Everything in the entries below except the pictures must be returned exactly.

[MATERIAL PROVIDED]
==========

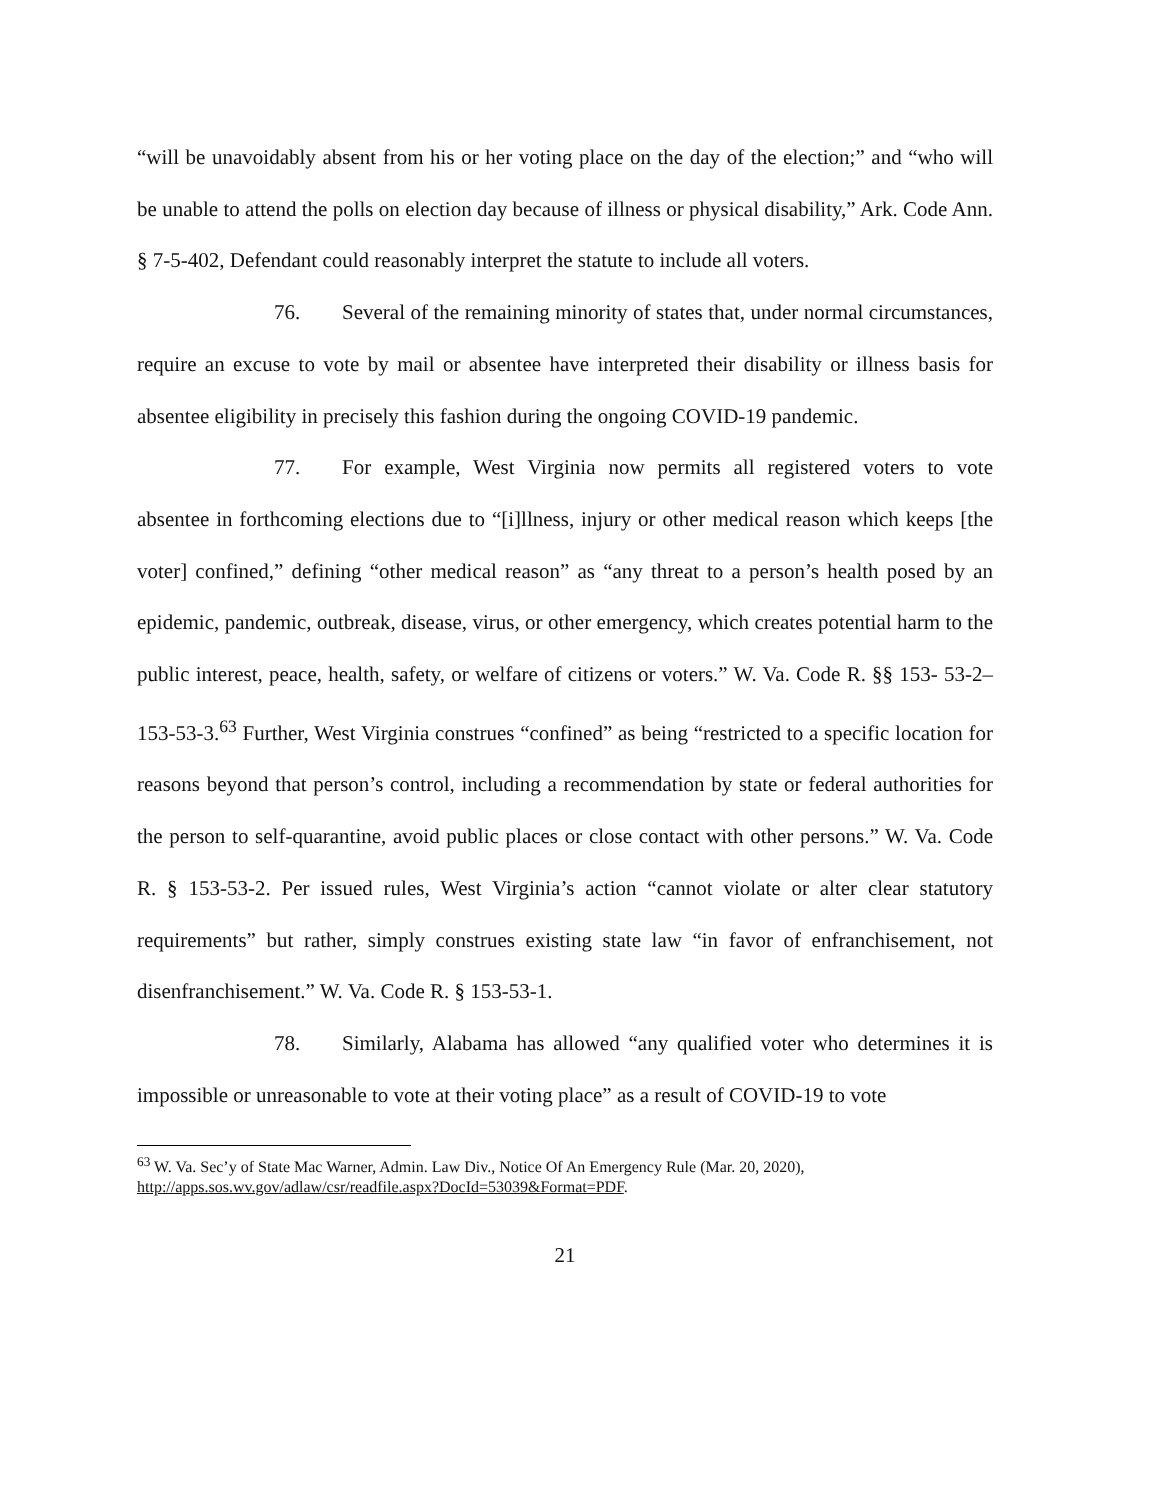“will be unavoidably absent from his or her voting place on the day of the election;” and “who will be unable to attend the polls on election day because of illness or physical disability,” Ark. Code Ann. § 7-5-402, Defendant could reasonably interpret the statute to include all voters.
76. Several of the remaining minority of states that, under normal circumstances, require an excuse to vote by mail or absentee have interpreted their disability or illness basis for absentee eligibility in precisely this fashion during the ongoing COVID-19 pandemic.
77. For example, West Virginia now permits all registered voters to vote absentee in forthcoming elections due to “[i]llness, injury or other medical reason which keeps [the voter] confined,” defining “other medical reason” as “any threat to a person’s health posed by an epidemic, pandemic, outbreak, disease, virus, or other emergency, which creates potential harm to the public interest, peace, health, safety, or welfare of citizens or voters.” W. Va. Code R. §§ 153- 53-2–153-53-3.<sup>63</sup> Further, West Virginia construes “confined” as being “restricted to a specific location for reasons beyond that person’s control, including a recommendation by state or federal authorities for the person to self-quarantine, avoid public places or close contact with other persons.” W. Va. Code R. § 153-53-2. Per issued rules, West Virginia’s action “cannot violate or alter clear statutory requirements” but rather, simply construes existing state law “in favor of enfranchisement, not disenfranchisement.” W. Va. Code R. § 153-53-1.
78. Similarly, Alabama has allowed “any qualified voter who determines it is impossible or unreasonable to vote at their voting place” as a result of COVID-19 to vote
<sup>63</sup> W. Va. Sec’y of State Mac Warner, Admin. Law Div., Notice Of An Emergency Rule (Mar. 20, 2020), http://apps.sos.wv.gov/adlaw/csr/readfile.aspx?DocId=53039&Format=PDF.
21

==========

[EXERCISE OUTPUT]
“will be unavoidably absent from his or her voting place on the day of the election;” and “who will be unable to attend the polls on election day because of illness or physical disability,” Ark. Code Ann. § 7-5-402, Defendant could reasonably interpret the statute to include all voters.
76. Several of the remaining minority of states that, under normal circumstances, require an excuse to vote by mail or absentee have interpreted their disability or illness basis for absentee eligibility in precisely this fashion during the ongoing COVID-19 pandemic.
77. For example, West Virginia now permits all registered voters to vote absentee in forthcoming elections due to “[i]llness, injury or other medical reason which keeps [the voter] confined,” defining “other medical reason” as “any threat to a person’s health posed by an epidemic, pandemic, outbreak, disease, virus, or other emergency, which creates potential harm to the public interest, peace, health, safety, or welfare of citizens or voters.” W. Va. Code R. §§ 153- 53-2–153-53-3.<sup>63</sup> Further, West Virginia construes “confined” as being “restricted to a specific location for reasons beyond that person’s control, including a recommendation by state or federal authorities for the person to self-quarantine, avoid public places or close contact with other persons.” W. Va. Code R. § 153-53-2. Per issued rules, West Virginia’s action “cannot violate or alter clear statutory requirements” but rather, simply construes existing state law “in favor of enfranchisement, not disenfranchisement.” W. Va. Code R. § 153-53-1.
78. Similarly, Alabama has allowed “any qualified voter who determines it is impossible or unreasonable to vote at their voting place” as a result of COVID-19 to vote
<sup>63</sup> W. Va. Sec’y of State Mac Warner, Admin. Law Div., Notice Of An Emergency Rule (Mar. 20, 2020), http://apps.sos.wv.gov/adlaw/csr/readfile.aspx?DocId=53039&Format=PDF.
21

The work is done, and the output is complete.